One of KWD’s head designers, KP, had listened with interest to reports in the media about the concept of a four-day working week. “I knew it was quite popular overseas and gaining momentum, but I didn’t think it would be possible in the design industry. When Kate put forward the idea I not only jumped at the opportunity, I was so impressed that KWD would take such a significant step and lead the way for other design studios. The transition has been incredibly smooth because we are all so committed to achieving above and beyond for our colleagues and clients, and my productivity has increased because my time management skills have been honed. I have made sure that my days off are not spent catching up on work or doing household chores – I keep these days for myself which is so beneficial not only for my own state of mind, but also for those around me.”

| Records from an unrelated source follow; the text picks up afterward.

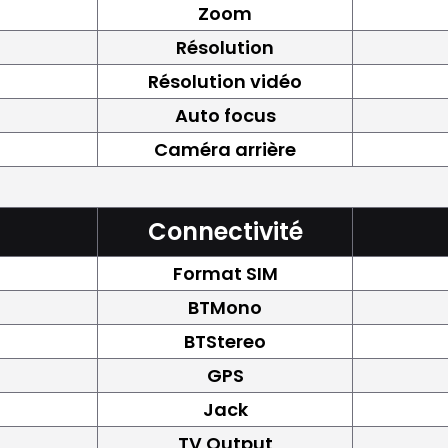
Zoom
Résolution
Résolution vidéo
Auto focus
Caméra arrière
Connectivité
Format SIM
BTMono
BTStereo
GPS
Jack
TV Output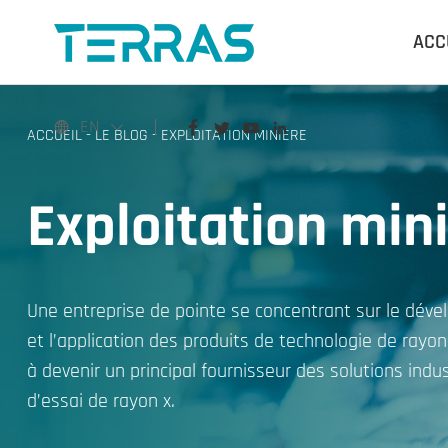
ACC
EN
ACCUEIL
-
LE BLOG
-
EXPLOITATION MINIÈRE
Exploitation min
Une entreprise de pointe se concentrant sur le dév
et l’application des produits de technologie de rayo
à devenir un principal fournisseur des solutions indus
d’essai de rayon x.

Within any organisation, implementing such a significant new policy will result in varying positives and negatives – for each individual and for each department. The effects and the benefits need to be carefully considered as each type and size of company will face differing concerns.
For Kelly, Head of Operations, the new working week has exposed challenges. “When Kate floated the idea of adopting a four-day working week, I really appreciated what she was trying to offer the team. I understood her reasoning and why she was so passionate about changing the culture and giving each team member a choice. However, from a personal point of view, I was concerned about the impact on my role within the organisation. Being responsible for scheduling every meeting for Kate and the team, the varying days make coordinating relevant team members significantly more complex than it already was. As well as being mindful of our client’s calendar commitments, several meetings during a project build require external professionals from building designers to trades, so bringing together Kate plus our design team plus the clients and consultants is not an easy task. Taking one day a week away from everyone’s availability adds a great deal of pressure to a task that was already difficult, and it does create a bottleneck on Mondays and Fridays which are the days our clients usually prefer for presentations and updates.”
In response, Kelly has been very proactive in creating effective workflows and project allocations that will suit the client, the project and the design team. Working closely with clients and with the team has resulted in her developing systems that are proving to provide solutions for scheduling concerns. The analysis of business practices, time management systems and finding efficiencies is crucial for negating any possible adverse impact.
The benefits for the community could be significant, on a personal as well as a global scale, improving well-being, increasing gender equality, and reducing carbon footprints with people travelling less frequently to the office. With change inevitably comes challenges, and shaking up a workplace requires a clear strategy and open conversations. However, the experience can prove energising and invigorating – increasing employee wellbeing, satisfaction and productivity, company commitment and teamwork, and decreasing stress levels.
Adds Kate, “For the KWD team, the benefits are significant and outweigh the effort it took to engage in this change.”